* **DIRECTIONS**
Copy out the data that comes next, character for character, and leave the images aside.

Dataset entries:
##########

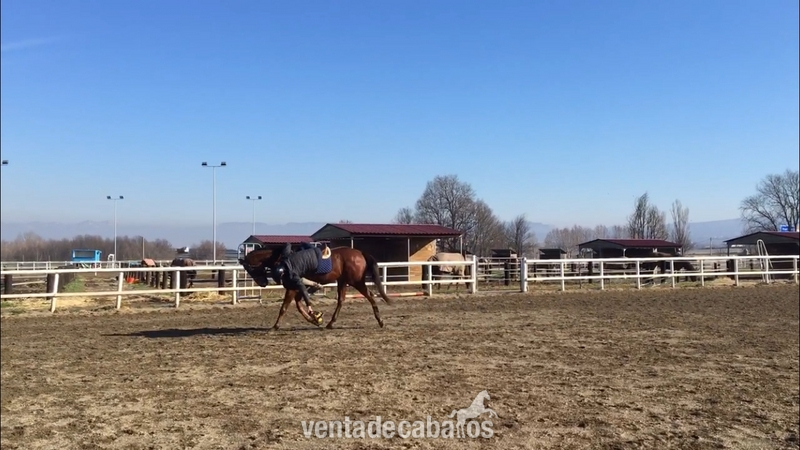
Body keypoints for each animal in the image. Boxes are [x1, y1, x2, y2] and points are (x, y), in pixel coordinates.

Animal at [239, 245, 394, 330]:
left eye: (250, 269)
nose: (262, 283)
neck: (282, 260)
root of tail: (359, 253)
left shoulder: (293, 287)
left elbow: (284, 307)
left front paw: (275, 326)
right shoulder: (299, 287)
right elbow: (299, 305)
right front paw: (314, 318)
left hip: (356, 281)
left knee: (370, 296)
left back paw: (380, 321)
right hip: (343, 281)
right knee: (341, 301)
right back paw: (331, 323)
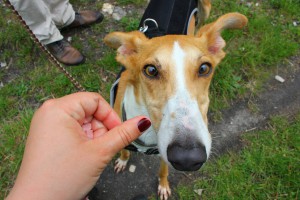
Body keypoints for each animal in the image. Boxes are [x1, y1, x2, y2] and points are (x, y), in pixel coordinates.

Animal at [104, 1, 247, 198]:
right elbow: (125, 150)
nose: (188, 159)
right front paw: (123, 160)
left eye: (204, 68)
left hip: (204, 10)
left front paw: (163, 185)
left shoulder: (163, 152)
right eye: (150, 70)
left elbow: (163, 170)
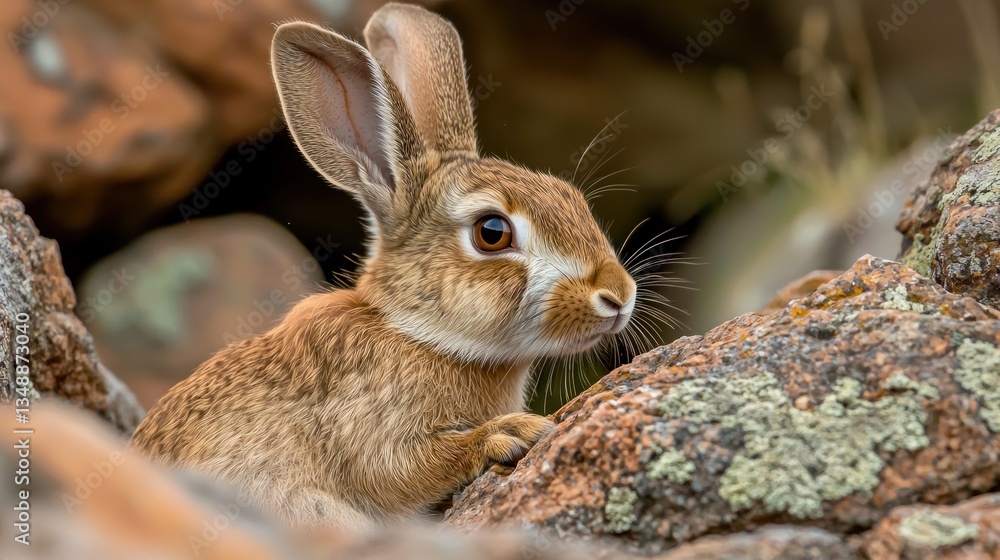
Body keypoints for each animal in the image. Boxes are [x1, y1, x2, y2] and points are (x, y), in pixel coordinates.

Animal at [130, 2, 637, 531]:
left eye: (571, 197)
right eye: (492, 232)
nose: (619, 296)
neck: (418, 335)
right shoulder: (367, 430)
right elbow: (398, 471)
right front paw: (512, 433)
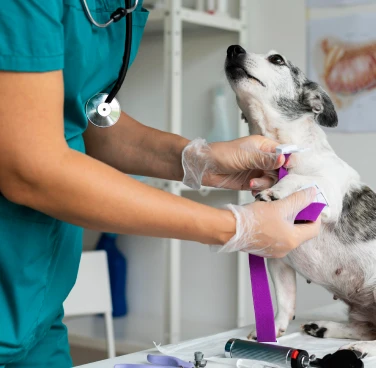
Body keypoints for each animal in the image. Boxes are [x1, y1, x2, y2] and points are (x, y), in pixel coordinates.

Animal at [225, 44, 376, 358]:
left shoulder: (329, 192)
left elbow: (301, 180)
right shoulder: (279, 258)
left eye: (277, 59)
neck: (283, 151)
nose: (233, 48)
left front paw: (278, 190)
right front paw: (273, 330)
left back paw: (361, 348)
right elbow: (285, 301)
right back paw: (324, 328)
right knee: (368, 327)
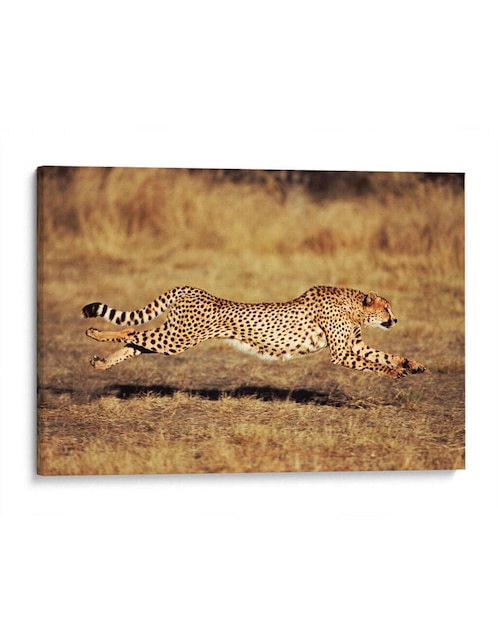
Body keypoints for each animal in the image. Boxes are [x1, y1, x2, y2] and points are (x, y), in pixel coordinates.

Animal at [82, 285, 425, 379]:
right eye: (387, 309)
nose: (396, 320)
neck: (353, 306)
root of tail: (191, 289)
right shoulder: (341, 353)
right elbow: (373, 363)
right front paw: (394, 372)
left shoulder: (354, 346)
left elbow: (384, 355)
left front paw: (412, 364)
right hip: (178, 338)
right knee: (130, 331)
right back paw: (95, 333)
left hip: (173, 337)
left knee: (135, 342)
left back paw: (100, 362)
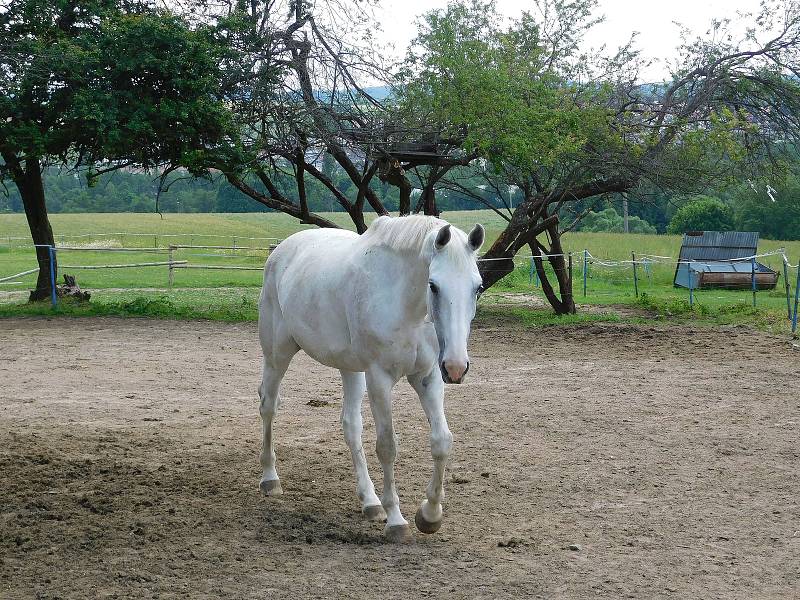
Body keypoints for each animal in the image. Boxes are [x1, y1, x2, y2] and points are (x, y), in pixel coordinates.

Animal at [258, 214, 482, 540]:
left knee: (351, 426)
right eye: (434, 285)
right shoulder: (380, 378)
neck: (405, 305)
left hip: (351, 369)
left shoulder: (427, 376)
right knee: (268, 406)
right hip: (278, 353)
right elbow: (387, 446)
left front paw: (430, 515)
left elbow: (442, 441)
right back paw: (270, 479)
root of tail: (281, 251)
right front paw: (397, 521)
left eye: (478, 287)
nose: (455, 367)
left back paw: (370, 501)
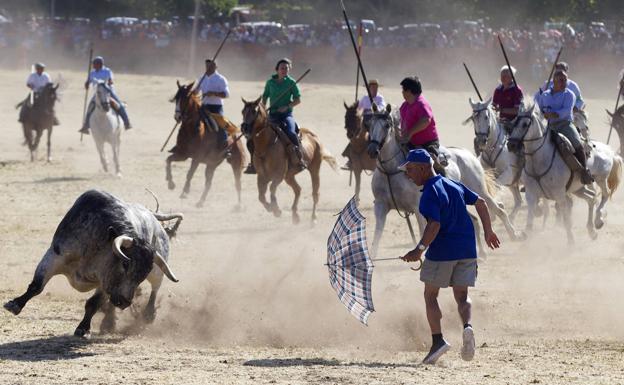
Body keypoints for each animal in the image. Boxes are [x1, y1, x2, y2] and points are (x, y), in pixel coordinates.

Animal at [3, 189, 183, 336]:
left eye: (143, 273)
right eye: (125, 264)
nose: (125, 302)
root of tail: (152, 215)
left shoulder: (104, 281)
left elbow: (93, 303)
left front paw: (83, 328)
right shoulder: (54, 256)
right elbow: (36, 285)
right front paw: (15, 304)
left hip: (158, 269)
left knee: (155, 287)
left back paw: (147, 314)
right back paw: (109, 323)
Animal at [166, 79, 246, 208]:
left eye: (186, 98)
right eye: (176, 98)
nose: (177, 116)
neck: (191, 130)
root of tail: (234, 134)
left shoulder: (197, 158)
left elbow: (190, 173)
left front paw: (185, 191)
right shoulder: (183, 154)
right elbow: (168, 161)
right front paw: (171, 183)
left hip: (235, 162)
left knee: (237, 182)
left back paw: (239, 206)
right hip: (212, 164)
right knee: (209, 182)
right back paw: (200, 201)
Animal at [240, 96, 336, 224]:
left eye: (254, 111)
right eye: (243, 111)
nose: (244, 127)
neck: (266, 145)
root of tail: (314, 137)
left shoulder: (278, 175)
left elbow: (272, 189)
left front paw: (276, 210)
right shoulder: (262, 176)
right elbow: (261, 196)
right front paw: (271, 208)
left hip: (314, 169)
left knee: (315, 193)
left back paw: (313, 219)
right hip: (289, 176)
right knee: (298, 189)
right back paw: (295, 215)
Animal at [366, 103, 520, 256]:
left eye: (387, 125)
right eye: (369, 124)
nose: (372, 150)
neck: (391, 171)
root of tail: (467, 153)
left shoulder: (417, 208)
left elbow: (423, 234)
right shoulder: (380, 206)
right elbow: (377, 237)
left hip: (479, 191)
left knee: (499, 210)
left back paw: (513, 235)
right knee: (475, 220)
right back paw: (481, 254)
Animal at [508, 103, 620, 240]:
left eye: (525, 124)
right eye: (513, 123)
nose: (511, 145)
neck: (538, 161)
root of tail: (609, 150)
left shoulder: (560, 194)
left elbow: (566, 218)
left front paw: (570, 240)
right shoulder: (531, 194)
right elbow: (530, 221)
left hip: (601, 178)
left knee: (605, 194)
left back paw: (599, 220)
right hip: (578, 188)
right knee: (591, 198)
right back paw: (591, 230)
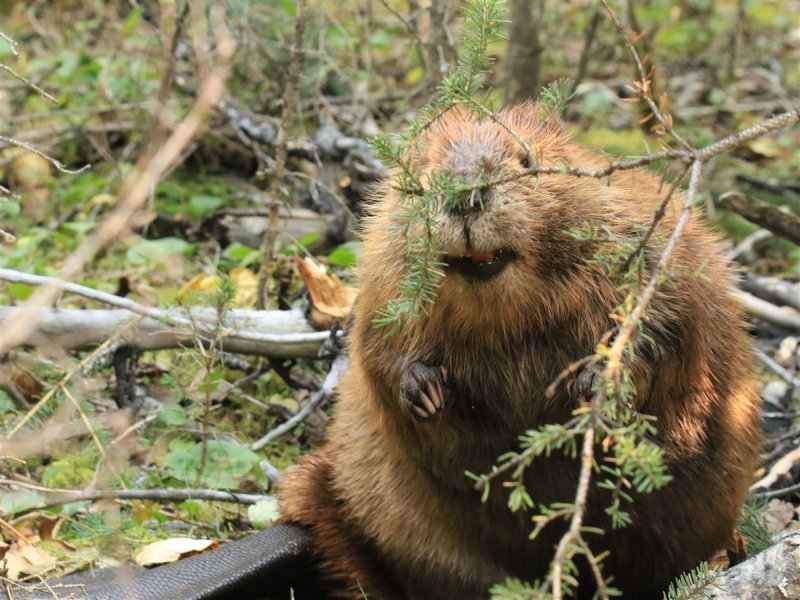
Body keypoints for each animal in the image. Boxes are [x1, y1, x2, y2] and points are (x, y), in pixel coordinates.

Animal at [278, 104, 760, 600]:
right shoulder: (381, 274)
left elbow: (666, 324)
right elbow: (378, 345)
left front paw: (595, 382)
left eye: (526, 160)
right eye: (427, 173)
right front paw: (425, 390)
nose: (465, 195)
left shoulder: (648, 238)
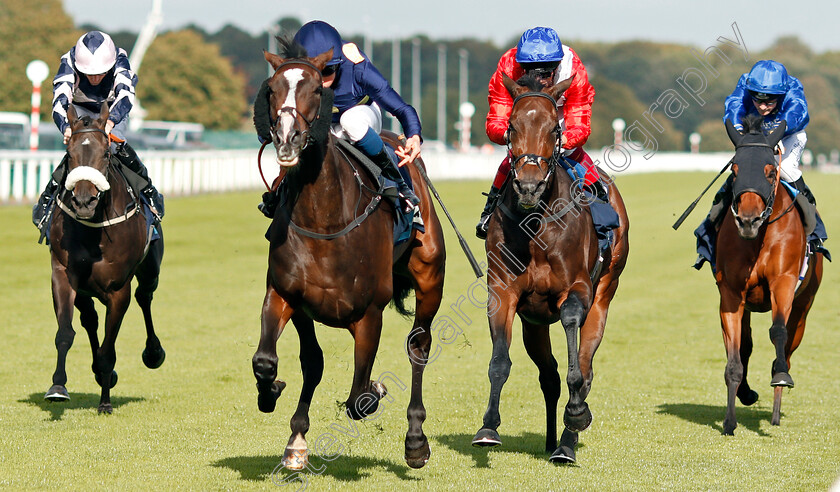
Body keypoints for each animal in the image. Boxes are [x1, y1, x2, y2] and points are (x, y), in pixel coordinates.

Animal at [45, 104, 164, 416]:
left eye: (106, 154)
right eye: (70, 154)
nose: (84, 201)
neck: (93, 229)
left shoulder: (118, 290)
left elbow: (108, 350)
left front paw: (105, 402)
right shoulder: (63, 275)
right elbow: (65, 333)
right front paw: (58, 387)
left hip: (151, 269)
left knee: (145, 296)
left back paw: (153, 352)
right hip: (85, 291)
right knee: (89, 319)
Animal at [249, 40, 446, 470]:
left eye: (314, 89)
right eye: (272, 89)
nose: (287, 140)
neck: (324, 221)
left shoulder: (370, 313)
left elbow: (359, 399)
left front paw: (377, 389)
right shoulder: (287, 294)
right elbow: (281, 361)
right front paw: (287, 423)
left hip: (430, 278)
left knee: (418, 347)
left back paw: (416, 440)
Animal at [472, 75, 632, 464]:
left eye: (554, 128)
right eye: (512, 127)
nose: (529, 186)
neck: (535, 225)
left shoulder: (578, 289)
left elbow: (575, 347)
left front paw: (575, 417)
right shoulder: (503, 292)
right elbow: (500, 362)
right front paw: (488, 427)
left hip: (604, 295)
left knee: (584, 369)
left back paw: (566, 442)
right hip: (534, 323)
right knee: (550, 376)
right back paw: (550, 440)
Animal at [712, 117, 824, 436]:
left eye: (770, 171)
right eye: (734, 170)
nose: (748, 221)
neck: (758, 240)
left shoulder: (783, 283)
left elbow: (778, 332)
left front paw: (781, 376)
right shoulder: (731, 294)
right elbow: (735, 354)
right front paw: (729, 420)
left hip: (804, 306)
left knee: (787, 345)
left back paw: (775, 406)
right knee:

##########

* **RESPONSE BOX**
Body keypoints for each animal in the image. Boxes are [x1, y1, x2, y2] and points are (x, y), in pixel coordinates.

Animal at [239, 245, 394, 330]:
left eye: (250, 269)
nose: (262, 283)
neck: (282, 260)
root of tail: (359, 253)
left shoulder: (293, 287)
left elbow: (284, 307)
left front paw: (275, 326)
right shoulder: (299, 287)
right elbow: (299, 305)
right front paw: (314, 318)
left hip: (356, 281)
left knee: (370, 296)
left back paw: (380, 321)
right hip: (343, 281)
right knee: (341, 301)
right back paw: (331, 323)
Body keypoints for each animal in the image. Boxes are [x1, y1, x2, y2] and points are (x, y), in pixel coordinates.

Animal at [104, 1, 247, 198]:
right elbow: (125, 150)
nose: (188, 159)
right front paw: (123, 160)
left eye: (204, 68)
left hip: (204, 10)
left front paw: (163, 185)
left shoulder: (163, 152)
right eye: (150, 70)
left elbow: (163, 170)
Body keypoints for each animal in the image. Boxes are [x1, y1, x2, y2] and points are (x, y), in pixel coordinates.

Animal at [130, 2, 637, 531]:
left eye: (571, 197)
right eye: (492, 232)
nose: (619, 296)
neck: (418, 335)
right shoulder: (367, 430)
right elbow: (398, 471)
right front paw: (512, 433)
Body keypoints for each animal in the image. Boxes are [x1, y1, x2, y2] and points are (x, y), in pixel coordinates.

Animal at [225, 44, 376, 358]:
left shoulder: (329, 192)
left elbow: (301, 180)
right shoulder: (279, 258)
left eye: (277, 59)
neck: (283, 151)
nose: (233, 48)
left front paw: (278, 190)
right front paw: (273, 330)
left back paw: (361, 348)
right elbow: (285, 301)
right back paw: (324, 328)
right knee: (368, 327)
Body keypoints for each animal in the image. Boxes are [x1, y1, x2, y2] and points are (x, y), in pixel coordinates.

Animal at [82, 285, 425, 379]:
right eye: (387, 309)
nose: (396, 320)
neck: (353, 306)
root of tail: (191, 289)
right shoulder: (341, 353)
right elbow: (373, 363)
right front paw: (394, 372)
left shoulder: (354, 346)
left elbow: (384, 355)
left front paw: (412, 364)
right hip: (178, 338)
right knee: (130, 331)
right back paw: (95, 333)
left hip: (173, 337)
left knee: (135, 342)
left back paw: (100, 362)
Body keypoints for each animal in the image. Boxes are [x1, y1, x2, y2] and points are (x, y), in pixel coordinates.

Animal at [258, 214, 482, 540]:
left knee: (351, 426)
right eye: (434, 285)
right shoulder: (380, 378)
neck: (405, 305)
left hip: (351, 369)
left shoulder: (427, 376)
right knee: (268, 406)
right hip: (278, 353)
right elbow: (387, 446)
left front paw: (430, 515)
left elbow: (442, 441)
right back paw: (270, 479)
root of tail: (281, 251)
right front paw: (397, 521)
left eye: (478, 287)
nose: (455, 367)
left back paw: (370, 501)
Body keypoints for each animal in the image. Boxes are [x1, y1, x2, y2] and points are (x, y), in pixel coordinates.

Animal at [3, 189, 183, 336]:
left eye: (143, 273)
right eye: (125, 264)
nose: (125, 302)
root of tail: (152, 215)
left shoulder: (104, 281)
left elbow: (93, 303)
left front paw: (83, 328)
right shoulder: (54, 256)
right elbow: (36, 285)
right front paw: (15, 304)
left hip: (158, 269)
left knee: (155, 287)
left back paw: (147, 314)
right back paw: (109, 323)
Animal at [166, 79, 246, 208]:
left eye: (186, 98)
right eye: (176, 98)
nose: (177, 116)
neck: (191, 130)
root of tail: (234, 134)
left shoulder: (197, 158)
left elbow: (190, 173)
left front paw: (185, 191)
right shoulder: (183, 154)
right elbow: (168, 161)
right front paw: (171, 183)
left hip: (235, 162)
left knee: (237, 182)
left back paw: (239, 206)
right hip: (212, 164)
right knee: (209, 182)
right back paw: (200, 201)
Animal at [240, 96, 336, 224]:
left eye: (254, 111)
right eye: (243, 111)
nose: (244, 127)
neck: (266, 145)
root of tail: (314, 137)
left shoulder: (278, 175)
left elbow: (272, 189)
left front paw: (276, 210)
right shoulder: (262, 176)
right elbow: (261, 196)
right front paw: (271, 208)
left hip: (314, 169)
left knee: (315, 193)
left back paw: (313, 219)
right hip: (289, 176)
right knee: (298, 189)
right back paw: (295, 215)
Animal at [366, 103, 520, 256]:
left eye: (387, 125)
right eye: (369, 124)
nose: (372, 150)
neck: (391, 171)
root of tail: (467, 153)
left shoulder: (417, 208)
left elbow: (423, 234)
right shoulder: (380, 206)
right elbow: (377, 237)
left hip: (479, 191)
left knee: (499, 210)
left back paw: (513, 235)
right knee: (475, 220)
right back paw: (481, 254)
Animal at [508, 103, 620, 240]:
left eye: (525, 124)
right eye: (513, 123)
nose: (511, 145)
neck: (538, 161)
root of tail: (609, 150)
left shoulder: (560, 194)
left elbow: (566, 218)
left front paw: (570, 240)
right shoulder: (531, 194)
right elbow: (530, 221)
left hip: (601, 178)
left knee: (605, 194)
left back paw: (599, 220)
right hip: (578, 188)
right knee: (591, 198)
right back paw: (591, 230)
Body keypoints for each animal in the image. Boxes are [x1, y1, x2, y2] and points are (x, y), in pixel coordinates.

Animal at [278, 104, 760, 600]:
right shoulder: (381, 274)
left elbow: (666, 324)
right elbow: (378, 345)
left front paw: (595, 382)
left eye: (526, 160)
right eye: (427, 173)
right front paw: (425, 390)
nose: (465, 195)
left shoulder: (648, 238)
Body keypoints for each animal in the image. Boxes are [x1, y1, x2, y2] and points are (x, y), in pixel coordinates.

Animal at [45, 104, 164, 416]:
left eye: (106, 154)
right eye: (70, 154)
nose: (84, 201)
neck: (93, 229)
left shoulder: (118, 290)
left elbow: (108, 350)
left front paw: (105, 402)
right shoulder: (63, 275)
right elbow: (65, 333)
right front paw: (58, 387)
left hip: (151, 269)
left knee: (145, 296)
left back paw: (153, 352)
right hip: (85, 291)
right knee: (89, 319)
Animal at [249, 40, 446, 470]:
left eye: (314, 89)
right eye: (272, 89)
nose: (287, 140)
neck: (324, 221)
left shoulder: (370, 313)
left elbow: (359, 399)
left front paw: (377, 389)
right shoulder: (287, 294)
right elbow: (281, 361)
right front paw: (287, 423)
left hip: (430, 278)
left knee: (418, 347)
left back paw: (416, 440)
Animal at [472, 75, 632, 464]:
left eye: (554, 128)
right eye: (512, 127)
nose: (529, 186)
neck: (535, 225)
left shoulder: (578, 289)
left elbow: (575, 347)
left front paw: (575, 417)
right shoulder: (503, 292)
right elbow: (500, 362)
right front paw: (488, 427)
left hip: (604, 295)
left knee: (584, 369)
left back paw: (566, 442)
right hip: (534, 323)
right knee: (550, 376)
right back paw: (550, 440)
Animal at [712, 117, 824, 436]:
left eye: (770, 171)
right eye: (734, 170)
nose: (748, 221)
neck: (758, 240)
left shoulder: (783, 283)
left elbow: (778, 332)
left front paw: (781, 376)
right shoulder: (731, 294)
right elbow: (735, 354)
right front paw: (729, 420)
left hip: (804, 306)
left knee: (787, 345)
left back paw: (775, 406)
right knee:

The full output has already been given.